# frozen cig or live bait for king?



## straiders98 (Aug 6, 2012)

What do you guys think works better, frozen cigar minnows or say a live LY. I prefer the live bait because its free, but I havent been catching anything while people right next to me with cigs have been hooking up.


----------



## countryfishingboy (Apr 21, 2012)

it al depends on the king if they wont eat frozen bait then u have to catch live bait but some times they will fire up on frozen bait it al depends on the fish


----------



## grey ghost (Jul 24, 2011)

straiders98 said:


> What do you guys think works better, frozen cigar minnows or say a live LY. I prefer the live bait because its free, but I havent been catching anything while people right next to me with cigs have been hooking up.

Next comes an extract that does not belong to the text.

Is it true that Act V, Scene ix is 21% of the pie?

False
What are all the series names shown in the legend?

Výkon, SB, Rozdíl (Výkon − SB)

 It may not be the bait. I have learned from info on PFF that ur terminal takle may be lil to big. Try smaller single strand wire bout 12 to 15 inches tied directly to main line 20lbs test. Mite work better for ya! GG


----------



## Boat-Dude (Sep 24, 2011)

Hands down live LY's.


----------



## SaltJunkie0226 (Jun 26, 2011)

Ive caught lots of kings on both. But the last few days, Ive been cathching them on Live Ly's and Small/Medium sized hardtails. Caught a 25lb today. Been going around noonish and they been lighting up the afternoons.


----------



## straiders98 (Aug 6, 2012)

What pier? Ive been going out to Navarre, but not until the evenings.


----------



## leeroy87 (May 20, 2012)

I have noticed them to pick whatever tackle is less visible first. If your using something bulky like shiny steel leaders with clasps/etc then they may move on the guy using camo steel leaders and bare essential swivels. I've been catching them semi-regularly (once a week or so) on live/dead LY's, frozen cigars, and gotchas.


----------